Adds two values or numbers.

The derivative of a + b with respect to each parent is 1, so the output node stores two parent edges with local gradient 1.0.

Runs reverse-mode autodiff and returns an immutable gradient table.

Promotes plain numbers to values and leaves existing values unchanged.

This helper is what lets the public arithmetic functions accept both %Value{} structs and numbers:

iex> x = MicrogradEx.Value.new(2.0)
iex> MicrogradEx.Value.mul(x, 3).data
6.0

Alias for divide/2.

Kernel.div/2 is integer division, so longer examples generally read better with divide/2. This alias exists for users who expect the shorter name from the original arithmetic operation.

Divides the first value or number by the second.

Division is represented as multiplication by right ** -1, the same identity used in the original Python source. Keeping it as composition means the graph naturally contains the reciprocal operation and then the multiplication.

Fetches this value's gradient from a gradient table.

Values that do not influence the output have gradient 0.0.

Multiplies two values or numbers.

For a * b, the local derivative with respect to a is b, and the local derivative with respect to b is a. These parent data values are captured at graph-construction time, just like the closure in the Python version.

Negates a value or number.

This is implemented as its own operation instead of mul(value, -1) so the graph remains compact and the local derivative is explicit: d(-x)/dx = -1.

Creates a new leaf value.

A leaf is an input to a computation: a training example, a model parameter, a constant promoted into the graph, or any other scalar whose gradient may be interesting later.

The optional :label is never used for math. It exists for debugging, examples, and graph inspection.

Raises a value or number to a scalar exponent.

The exponent must be a plain number, not another Value. That matches the original micrograd implementation and keeps the local derivative simple:

d(x ** n) / dx = n * x ** (n - 1)

Applies the rectified linear unit activation.

ReLU keeps positive inputs and clamps negative inputs to zero.
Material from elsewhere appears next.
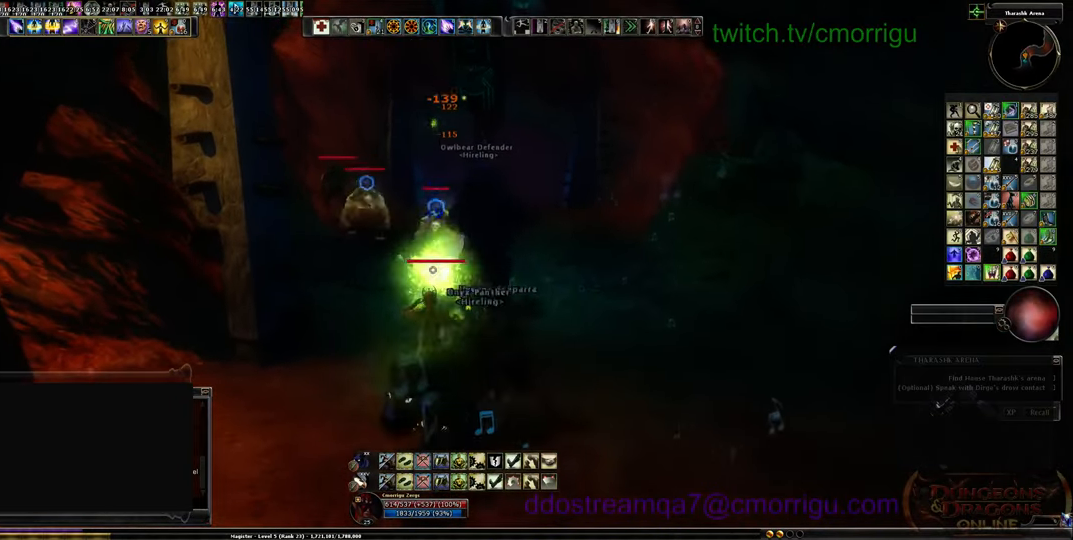
Gameplay with keyboard; each line is a JSON object with the keys held at the frame after it. "events" lists presses ("down") and releases ("up") of ".", "/", "0", "1", "2", "3", "4", "5", "6", "7", "8", "9", "a", "b", "backslash", "backspace", "c", "caps_lock", "comma", "ctrl_l", "ctrl_r", "d", "e", "equals", "escape", "f", "f1", "f10", "f11", "f12", "f2", "f3", "f4", "f5", "f6", "f7", "f8", "f9", "g", "h", "i", "j", "k", "l", "lbracket", "m", "minus", "n", "o", "p", "q", "quote", "r", "rbracket", "return", "s", "semicolon", "shift_l", "shift_r", "space", "t", "tab", "tilde", "u", "v", "w", "x", "y" and "z" between this image and that frame as [ms after this image, input, new state], when the widget could be followed in between. No other keys are recorded. Mouse input is not recorded.
{"keys": [], "events": []}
At exactly zero this port follows the original micrograd code: the gradient is 0.0 because the output is not greater than zero.

Subtracts the second value or number from the first.

The output stores local derivatives 1 for the left parent and -1 for the right parent, which is exactly the derivative of a - b.

Sums a list of values or numbers.

This is useful when writing losses because Elixir does not have Python's overloaded sum for custom objects. The optional initial value defaults to a differentiable zero leaf.

Returns a copy of value with its grad field filled from a gradient table.

This is only for display or debugging. The returned struct is not special and does not mutate the original computation graph.